Installation view of laissez faire et laissez passer, featuring Andy Ralph, “…A Placebo, an Embryo, a Mosquito, My Libido” (2019) [front]; [from left to right] Brian Yihurn Byun, “Ha-Yeo-Ga” (2019); Judy Koo, “What Plants Says” (2019), “Born with Fair Hair” (2018); Andy Ralph, “Untitled” (2019); Judy Koo, “I am Coming to a Close” (2019) (all images by the author for Hyperallergic)
To cap off the year with art, the gallery space at 205 Hudson Street is now filled with the work of graduate students in Hunter College’s MFA program. In their thesis show, laissez faire et laissez passer, the group represents a hopeful future of art that challenges and connects with its viewers. Each artist brings a different story to the space and different concepts to abstraction. The works span a range of mediums, practices and styles, the culmination of several years’ work in and out of Hunter’s program.
Looking to shake up the traditional mash-up of graduate thesis shows, curator Nicole Kaack sought to arrange the pieces in a way that seemed like they fit together. “Curating a thesis show is a very difficult thing,” she said. “Everyone comes in with such diverse projects that they’ve been working on for years. You can’t necessarily pull a theme out of that.”

Installation view of works by Judy Koo, Brian Yihurn Byun, and Hannah Beerman (all 2019)

Patrick Carlin Mohundro, “Not Much Δ” (2019)
Kaack eventually did find a through-line for the exhibition laissez faire et laissez passer. “It’s important to remember that Hunter is a working-class school. It’s more accessible than many other schools,” she said. “The program forces and facilitates that collectivity based around working together. I think it’s very unique to the Hunter program.” She said it was the student’s idea to enlist a curator to organize their thesis works so that “the show could be more of a fluid experience, and less the different shows within a show.”

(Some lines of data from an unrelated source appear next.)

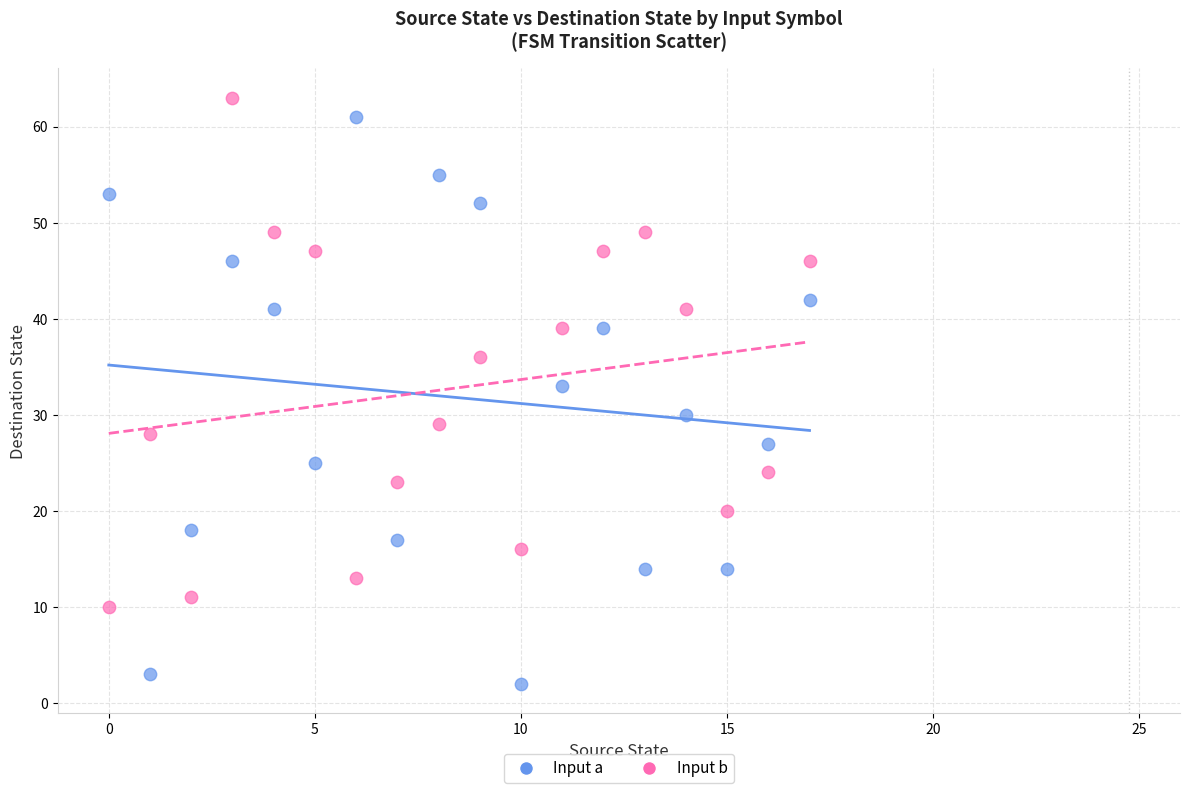

Across all series, what Y value is closest to 32?

33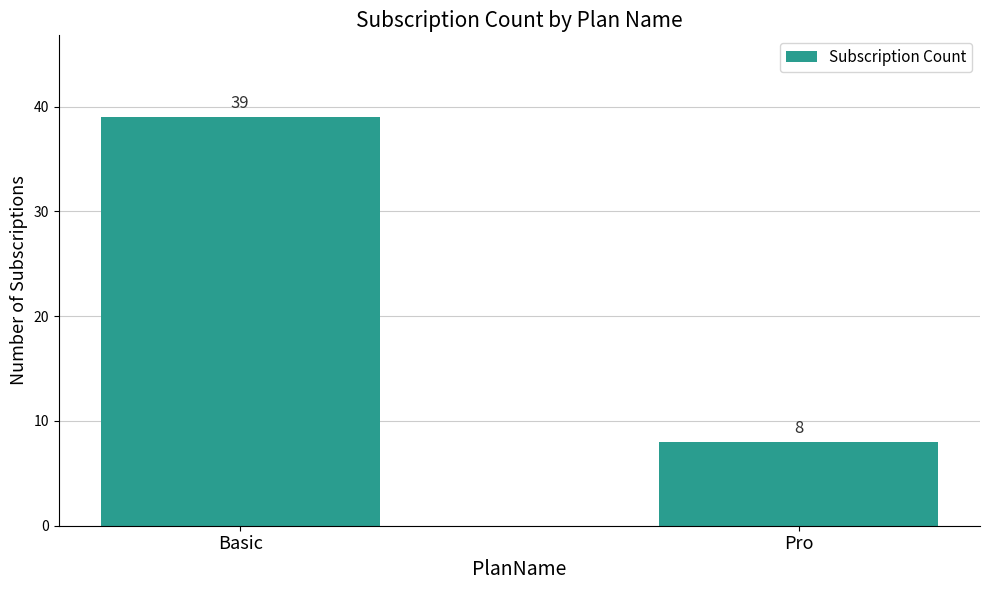

How many data points are less than 39?

1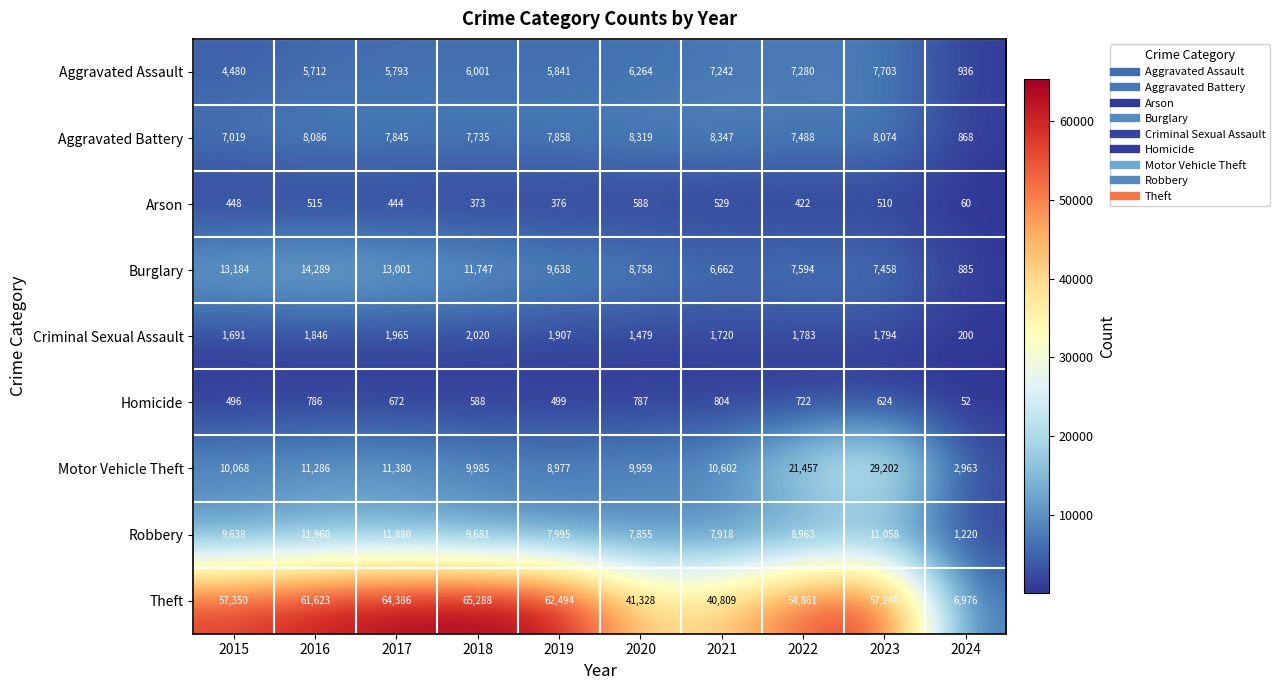

How many data points does each series have?

10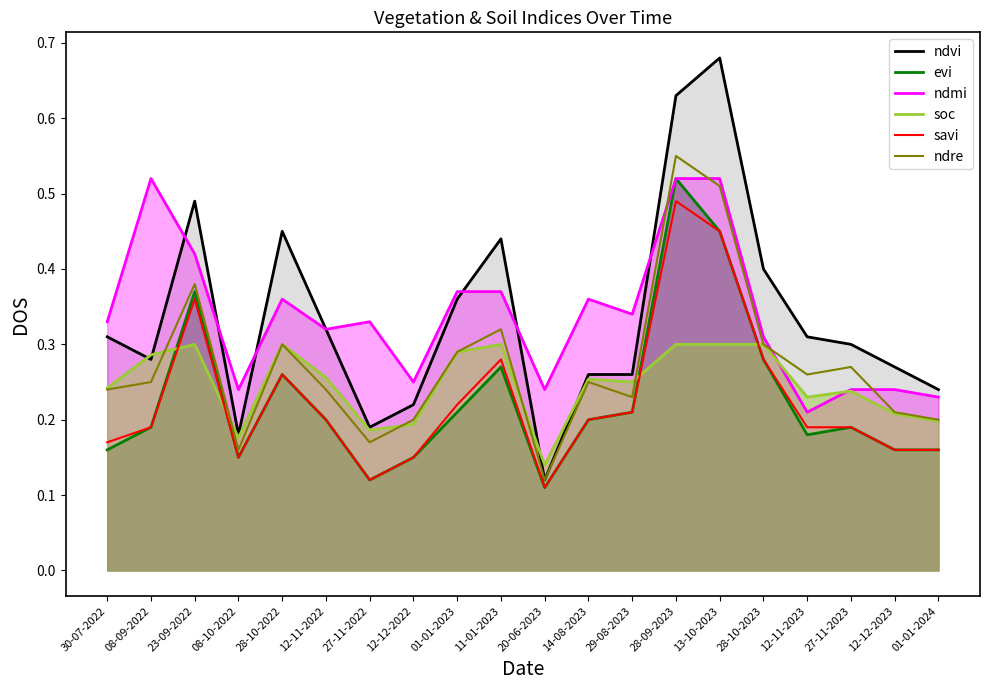

How many interior local peaks does the ndmi series have?

4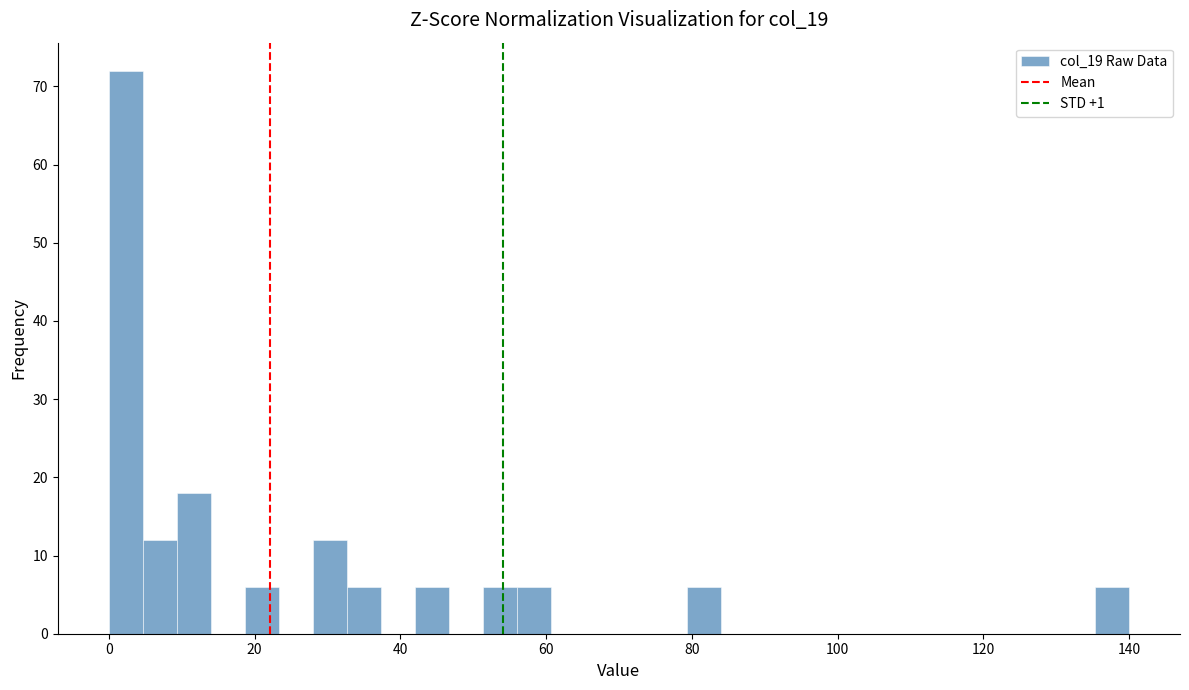

Read against the x-axis, roughly where is the centre of the tallest bar?

2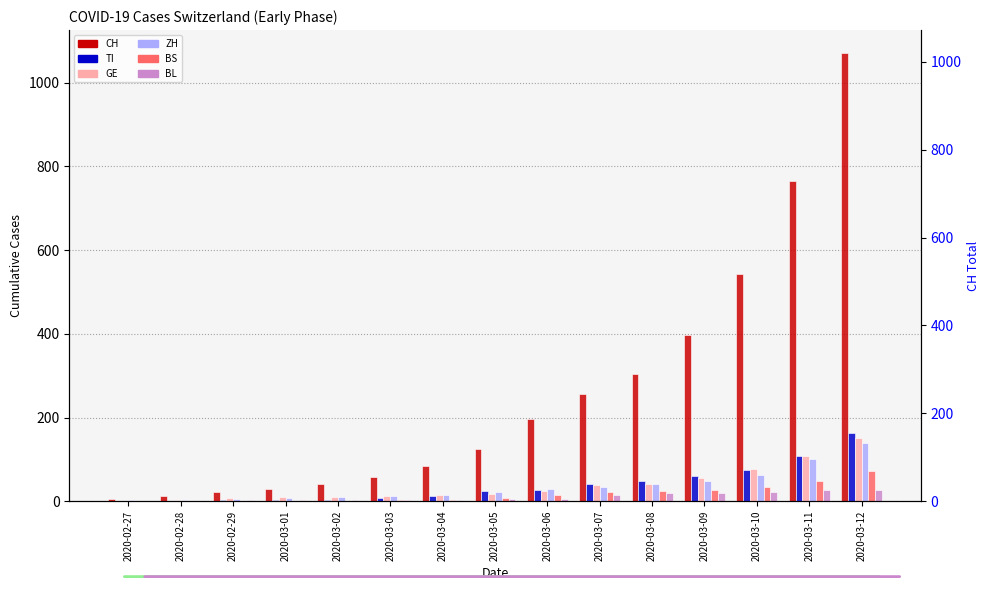

How many bars are there in total?

90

Emily Janowick, “Fear not the Harsh Winter” (2019)
“When I was putting together the kind of language around the exhibition, I remembered our first meeting and I discovered around that time how involved the students have to be both in fighting for themselves inside the institution of Hunter and creating opportunities for themselves,” said Kaack. “In many ways, they’re their own advocates, and that’s very different than from other MFA programs, especially in the city.”
Using a guide and a free zine from the entrance, you can navigate through the two-story gallery and the ideas the graduate students have spent years wrestling with. Most notably, near the entrance is the work “Not Much Δ” by Patrick Carlin Mohundro. Using noisy canister vacuums, acrylic on red Delta blankets you would find on a flight and cough syrup mixed with ballistic gelatin, the work explores the notion of the toxicity of caregiving. Across the hall to the right in what looks like a sparse apartment — complete with a pile of mail and jackets on hooks — is an unassuming refrigerator door full of photos and magnets. Open it, and you’ll have a Narnia-like experience of moving into a cavernous space that leads to the street and the chilly air, which gives Emily Janowick’s work its name, “Fear not the Harsh Winter.”

Hannah Beerman, “Faye” (2019) (detail view)

Brian Yihurn Byun, “Milky Way” and “Fish Eye” (both 2019)
Between these pieces sits a trio of large sunny paintings by Jordan Stohl. Up a short flight of stairs, you’ll find the fleshy leatherwork of Elizabeth Harney, whose works deal with the military experience. Andy Ralph’s playfully chaotic mix of copper wire, batteries, and a mosaic tile bath full of water and plastic sits in front of colorful paintings by Judy Koo and Brian Yihurn Byun. That playful energy can also be found in the works of Hannah Beerman, whose loose and colorful works can be seen on both floors. Enter a curtained-off space for Jessica Mensch’s intricate trio of video installations, involving the Greek goddess Hecate, optical illusions, a live feed camera and a humidifier.

Jessica Mensch, “Hecate’s Palladio” (2019)

Installation view of a work by Andy Ralph
laissez faire et laissez passer (Hunter MFA Thesis Exhibition Part 2) continues at Hunter’s 205 Hudson Gallery (205 Hudson Street, Tribeca) through January 4, 2020.